The Government of Reconciliation and National Unity of Nicaragua has defined as a priority the conservation, protection and restoration of the natural wealth of ecosystems and wildlife and its 20 main biological corridors, through the creation of alliances with local government and with families, through the approach of creative solutions based on nature, within the context of sustainable and local development, to improve the livelihoods of the people and communities, through the creation of municipal ecological parks, public and private wild reserves; environmental and forest bonds, forest incentives for carbon capture and creating recycling cooperatives.

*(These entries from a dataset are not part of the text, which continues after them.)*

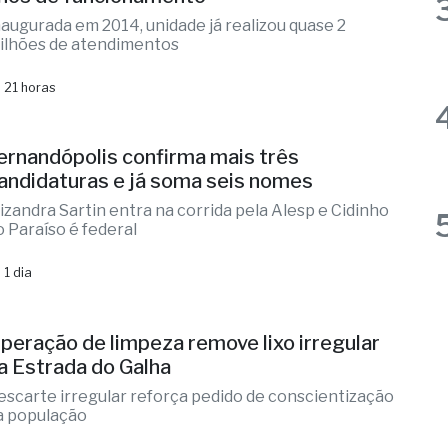
 21 horas
ernandópolis confirma mais três
andidaturas e já soma seis nomes
lizandra Sartin entra na corrida pela Alesp e Cidinho
o Paraíso é federal
 1 dia
peração de limpeza remove lixo irregular
a Estrada do Galha
escarte irregular reforça pedido de conscientização
a população
 1 dia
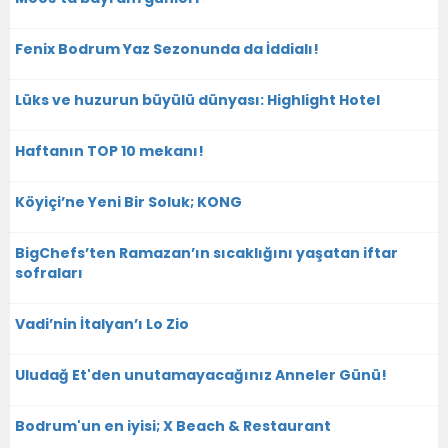
Fenix Bodrum Yaz Sezonunda da İddialı!
Lüks ve huzurun büyülü dünyası: Highlight Hotel
Haftanın TOP 10 mekanı!
Köyiçi’ne Yeni Bir Soluk; KONG
BigChefs’ten Ramazan’ın sıcaklığını yaşatan iftar
sofraları
Vadi’nin İtalyan’ı Lo Zio
Uludağ Et'den unutamayacağınız Anneler Günü!
Bodrum'un en iyisi; X Beach & Restaurant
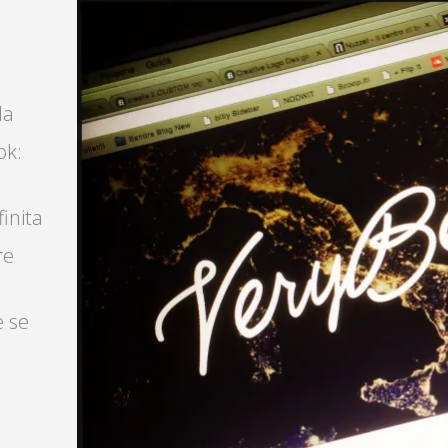
la
ok:
finita
re
e se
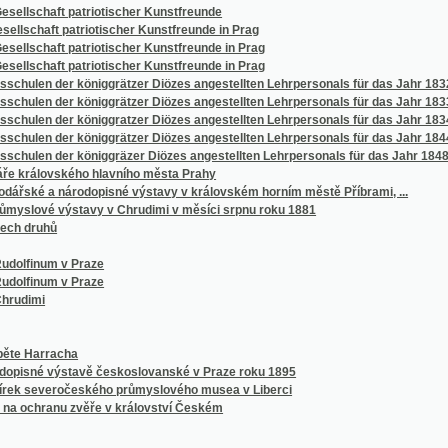
rracha
 výstavě českoslovanské v Praze roku 1895
veročeského průmyslového musea v Liberci
ranu zvěře v království Českém
a dozorce
h pro obce venkovské, pak pro města a průmyslová místa
koly obecné
eb, Krátké ponaučenj o sstěpárstwj, sslechtěnj a užjwanj owoce
olické
su síly stálých parních kotlů a parních strojů čili výklady otázkám dávaným při zákonit
spělegssj sskolnj mládež
 k pastýřům duchovním a z rozkazu Pia V., papeže římského na světlo vydaný
 každý člen a každý vkladatel záložny
enství pro národní školy
ického pro obecné školy
křesťanského evangelického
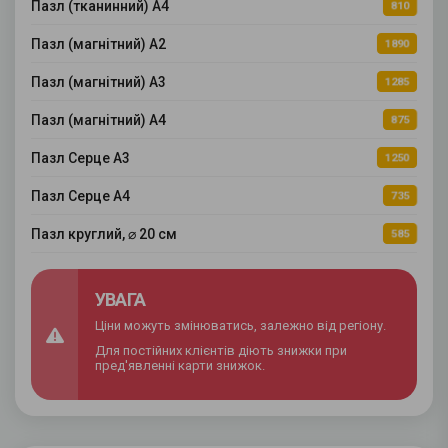
Пазл (тканинний) А4
810
Пазл (магнітний) А2
1890
Пазл (магнітний) А3
1285
Пазл (магнітний) А4
875
Пазл Серце А3
1250
Пазл Серце А4
735
Пазл круглий, ⌀ 20 см
585
УВАГА
Ціни можуть змінюватись, залежно від регіону.
Для постійних клієнтів діють знижки при
пред'явленні карти знижок.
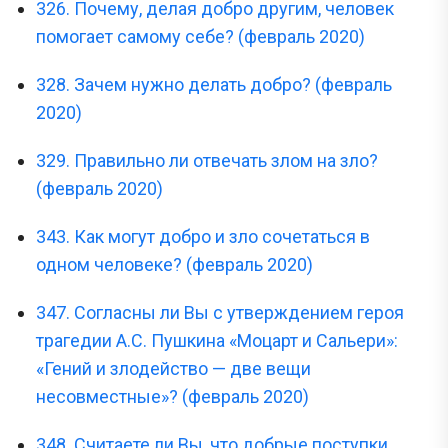
326. Почему, делая добро другим, человек
помогает самому себе? (февраль 2020)
328. Зачем нужно делать добро? (февраль
2020)
329. Правильно ли отвечать злом на зло?
(февраль 2020)
343. Как могут добро и зло сочетаться в
одном человеке? (февраль 2020)
347. Согласны ли Вы с утверждением героя
трагедии А.С. Пушкина «Моцарт и Сальери»:
«Гений и злодейство — две вещи
несовместные»? (февраль 2020)
348. Считаете ли Вы, что добрые поступки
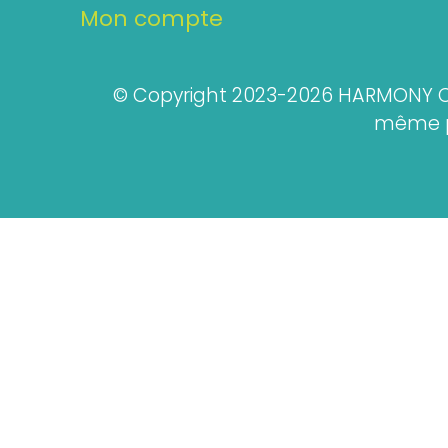
Mon compte
© Copyright 2023-2026 HARMONY CO
même pa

To contribute to the protection of the ozone layer, we have joined the Global Methane Initiative and have completely eliminated the consumption of CFC gases.
The Comprehensive Transportation Plan of Managua has as its goal a direct reduction of 892,000 tons of carbon dioxide emissions over the next 20 years, and we started this year the implementation of an electric vehicle programme.
Also, wastewater treatment systems coverage has increased from 19.66 percent in 2006 to 57.63 percent today.
But the programs to fight climate change and to achieve the Sustainable Development Goals are undermined by the imposition of illegal unilateral coercive measures by imperial forces.
The capitalist system is killing the planet. With its insatiable pursuit of profit and market anarchy, it’s destroying the environment, wiping out ecosystems and biodiversity, and polluting the air we breathe and the water we drink.
Capitalism is driving humanity to extinction.
The need to create a new international socialist economic model is urgent.
Because we deeply believe in our own path towards a better, just and humane world, we are convinced that it is possible for all peoples.